Restoring redundancy creates new redundant copies of buckets on members hosting the region and by default reassigns which members host the primary buckets to give better load balancing. It does not move buckets from one member to another. The reassignment of primary hosts can be prevented using the appropriate flags, as described below. See Configure High Availability for a Partitioned Region for further detail on redundancy.
For efficiency, when starting multiple members, trigger the restore redundancy a single time, after you have added all members.
Initiate a restore redundancy operation using one of the following:
gfsh
command. First, starting a gfsh
prompt and connect to the cluster. Then type the following command:
gfsh>restore redundancy
Optionally, you can specify regions to include or exclude from restoring redundancy, and prevent the operation from reassigning which members host primary copies. Type help restore redundancy
or see restore redundancy for more information.
API call:
ResourceManager manager = cache.getResourceManager();
CompletableFuture<RestoreRedundancyResults> future = manager.createRestoreRedundancyOperation()

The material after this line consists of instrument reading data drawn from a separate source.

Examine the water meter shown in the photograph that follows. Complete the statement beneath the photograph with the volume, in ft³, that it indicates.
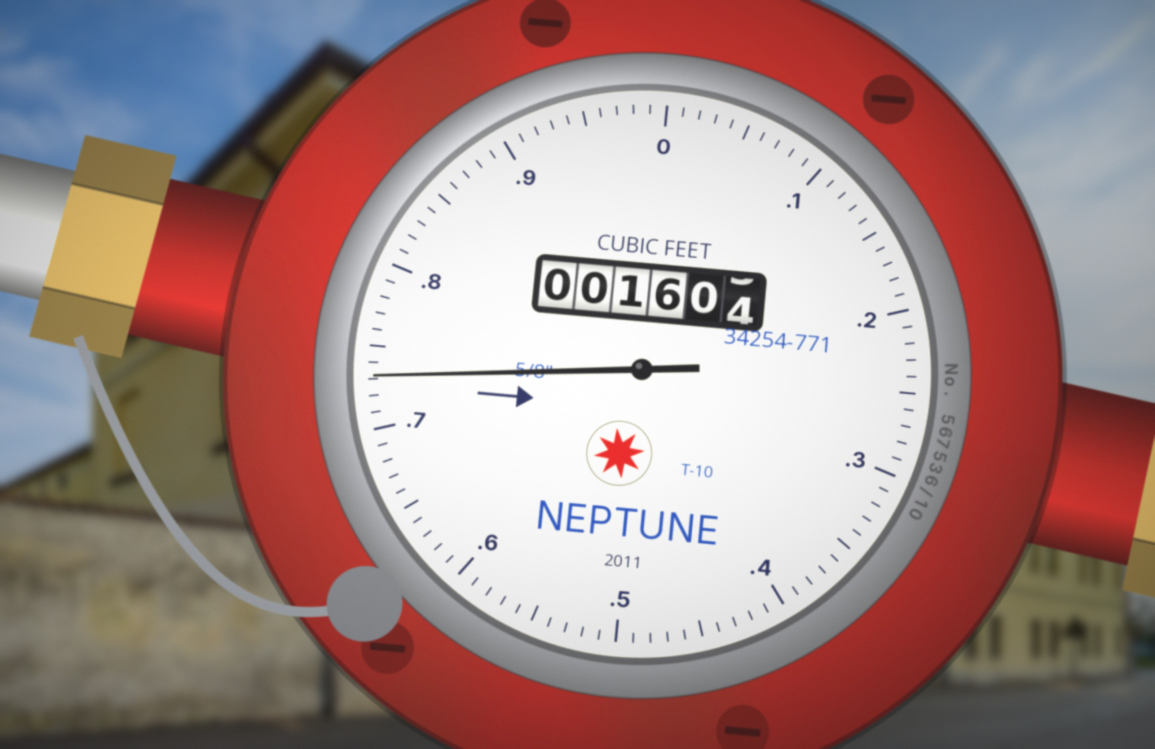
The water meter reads 1603.73 ft³
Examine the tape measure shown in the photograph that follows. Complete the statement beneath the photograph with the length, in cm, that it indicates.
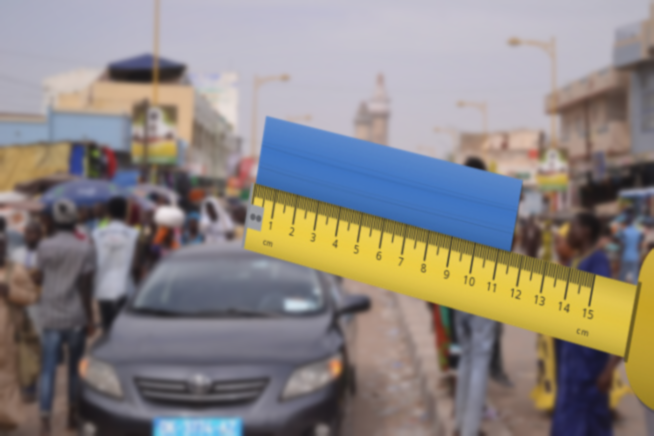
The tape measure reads 11.5 cm
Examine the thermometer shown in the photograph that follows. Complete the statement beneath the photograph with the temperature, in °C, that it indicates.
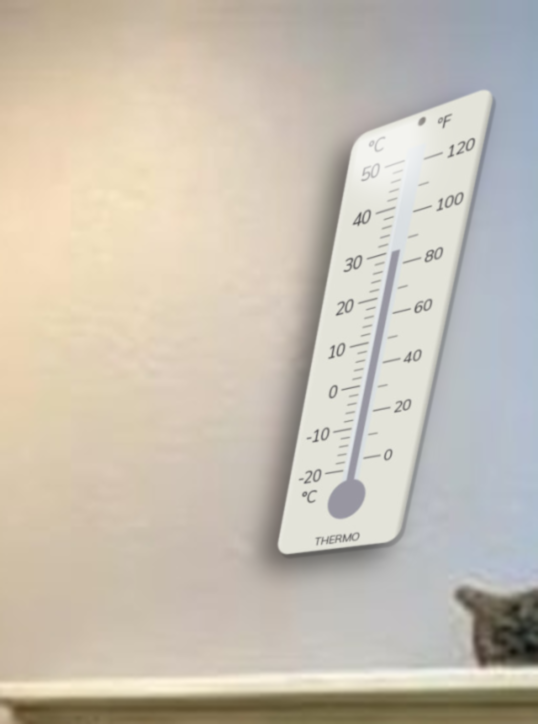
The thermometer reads 30 °C
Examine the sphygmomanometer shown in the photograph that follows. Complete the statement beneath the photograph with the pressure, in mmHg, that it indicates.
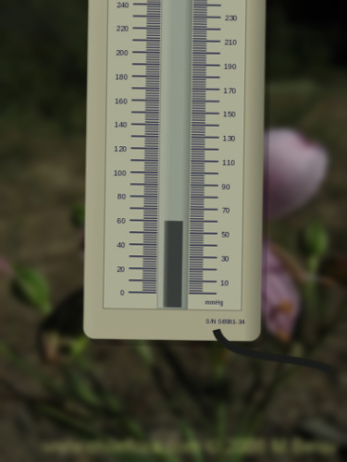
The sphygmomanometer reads 60 mmHg
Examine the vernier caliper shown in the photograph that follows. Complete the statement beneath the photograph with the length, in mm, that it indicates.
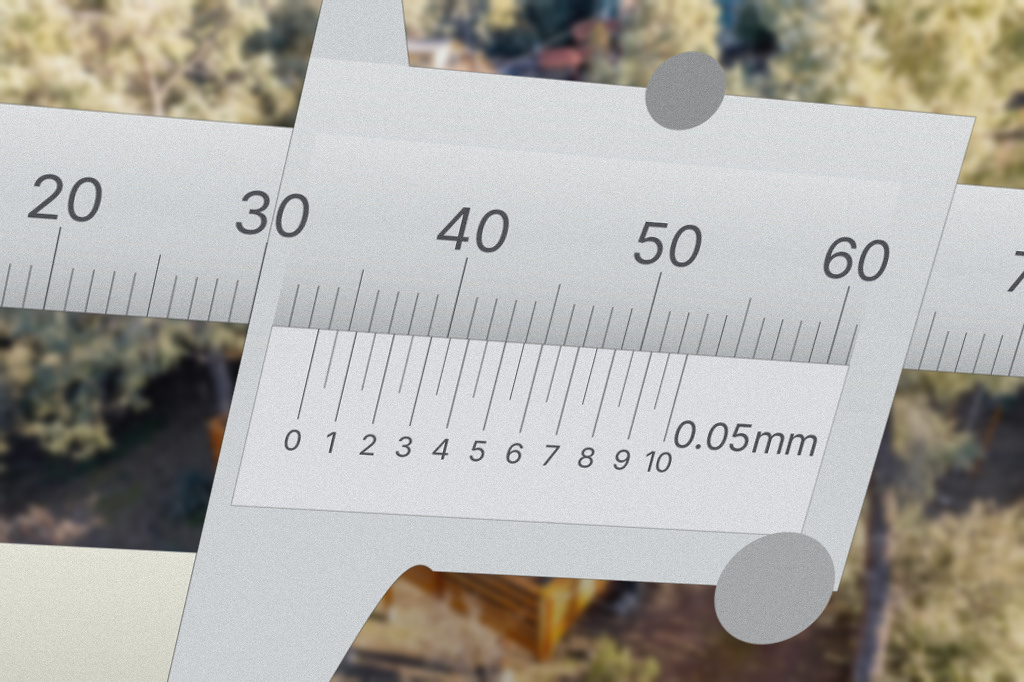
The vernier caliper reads 33.5 mm
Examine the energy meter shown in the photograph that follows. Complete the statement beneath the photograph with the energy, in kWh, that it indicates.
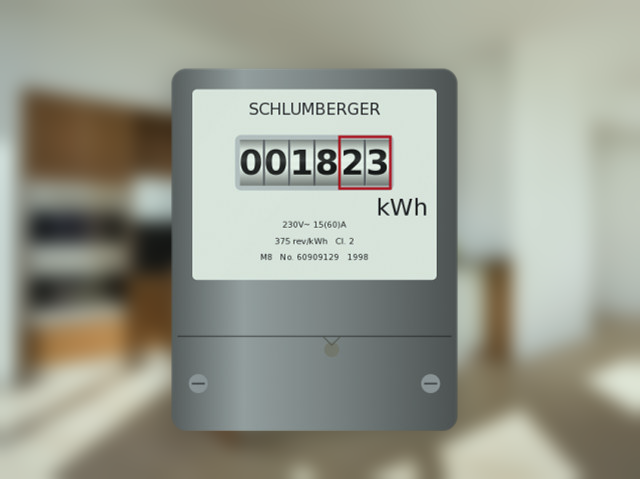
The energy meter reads 18.23 kWh
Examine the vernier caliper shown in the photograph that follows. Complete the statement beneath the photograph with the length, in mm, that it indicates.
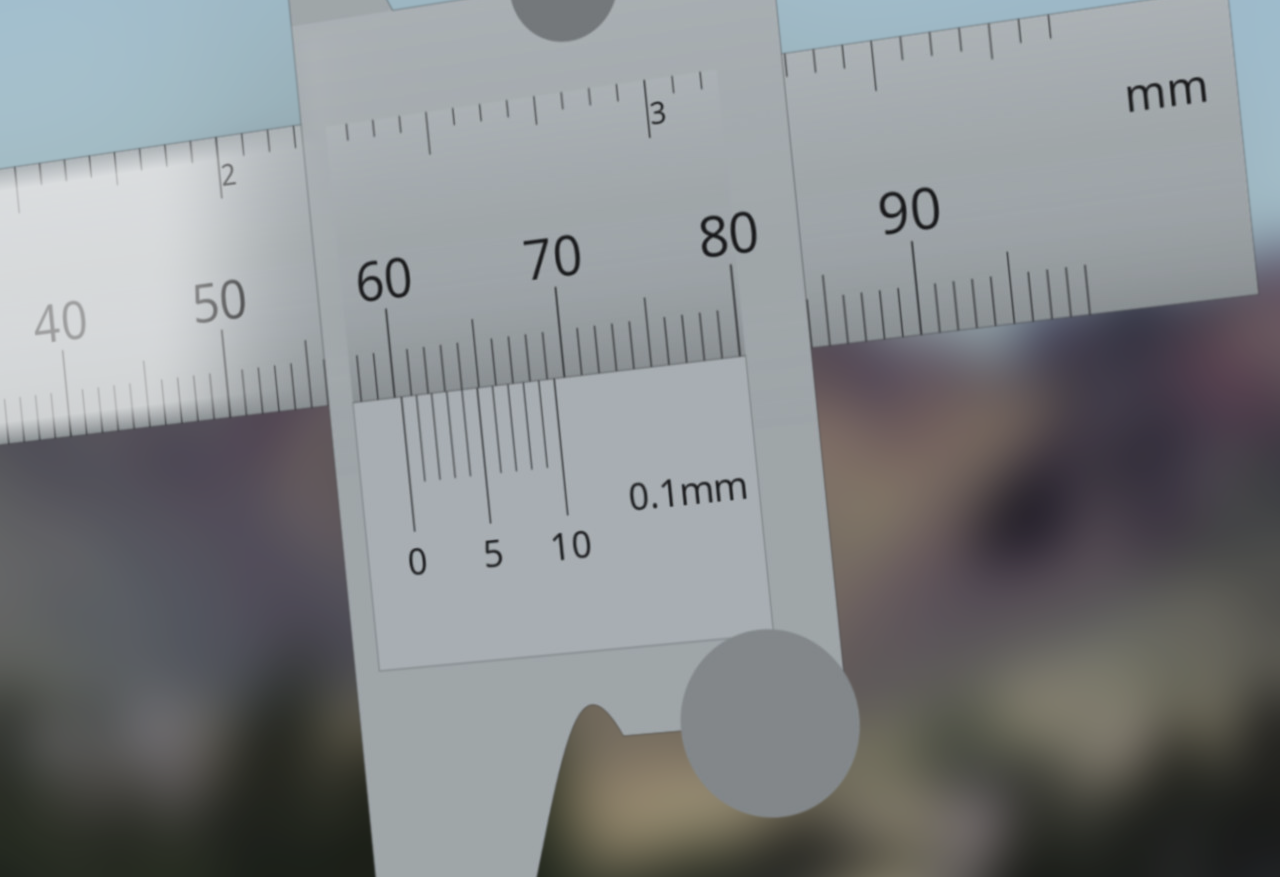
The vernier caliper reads 60.4 mm
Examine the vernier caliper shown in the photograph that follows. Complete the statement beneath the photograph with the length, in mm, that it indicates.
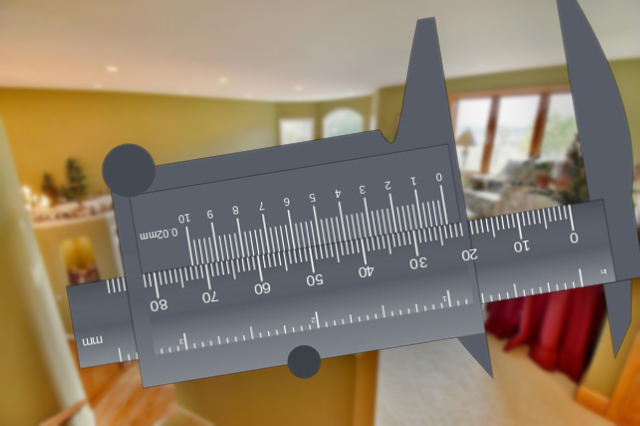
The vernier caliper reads 23.5 mm
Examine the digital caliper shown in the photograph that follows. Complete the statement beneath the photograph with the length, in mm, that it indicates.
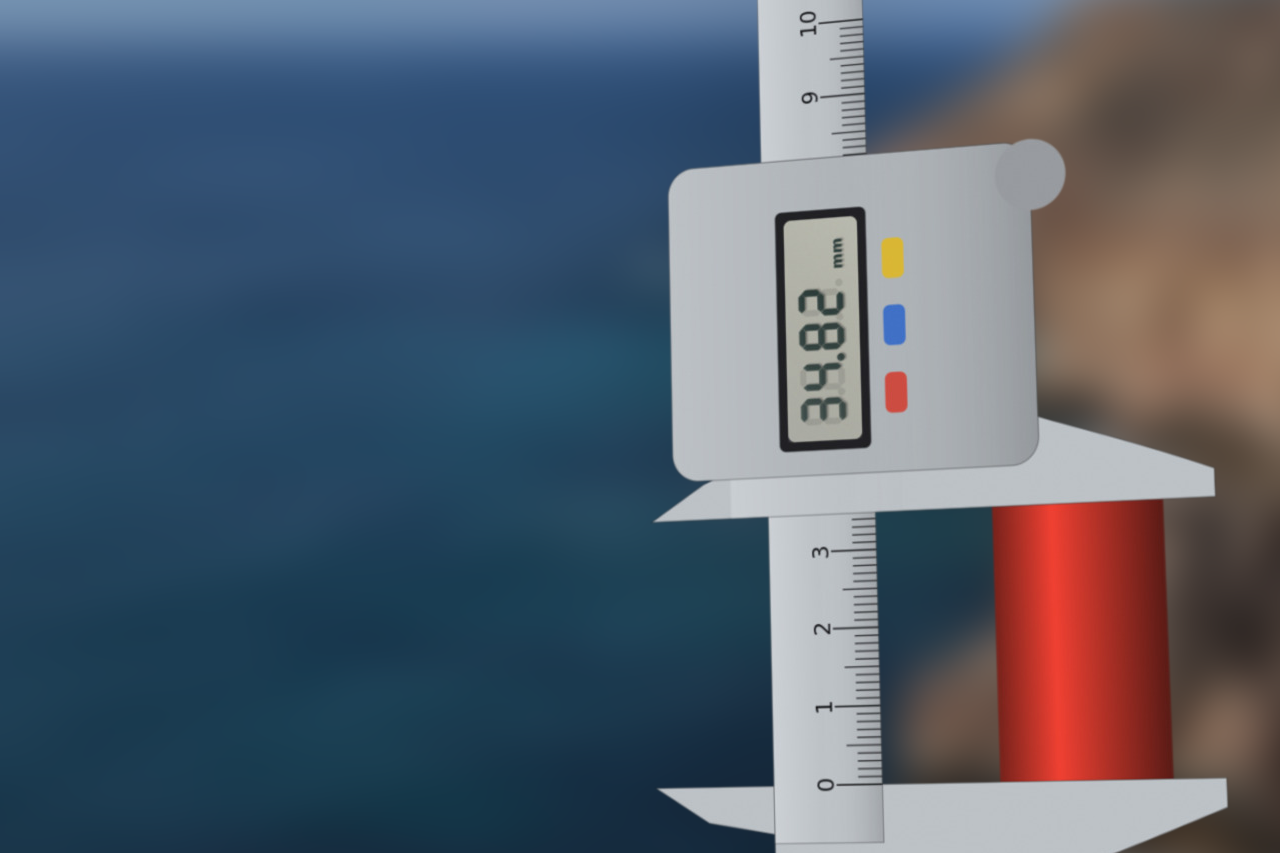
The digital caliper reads 34.82 mm
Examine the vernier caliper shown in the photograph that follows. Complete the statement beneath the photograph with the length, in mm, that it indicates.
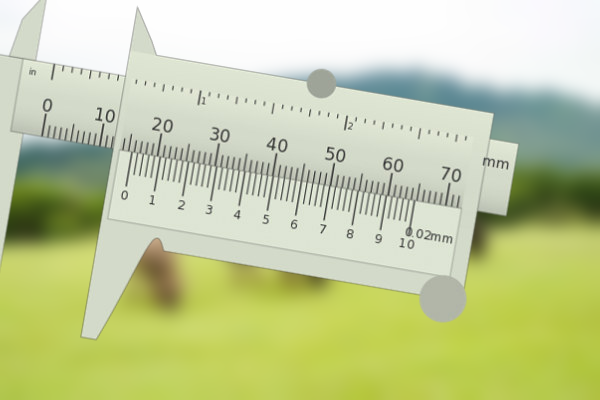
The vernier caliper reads 15.6 mm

.includeRegions(regionsToInclude)
.excludeRegions(regionsToExclude)
.shouldReassignPrimaries(false)
.start();
//Get the results
RestoreRedundancyResults results = future.get();
//These are some of the details we can get about the run from the API
System.out.println("Restore redundancy operation status is " + results.getStatus());
System.out.println("Results for each included region: " + results.getMessage());
System.out.println("Number of regions with no redundant copies: " + results.getZeroRedundancyRegionResults().size();
System.out.println("Results for region " + regionName + ": " + results.getRegionResult(regionName).getMessage();
If you have startup-recovery-delay=-1
configured for your partitioned region, you will need to perform a restore redundancy operation on your region after you restart any members in your cluster in order to recover any lost redundancy.
If you have startup-recovery-delay
set to a low number, you may need to wait extra time until the region has recovered redundancy.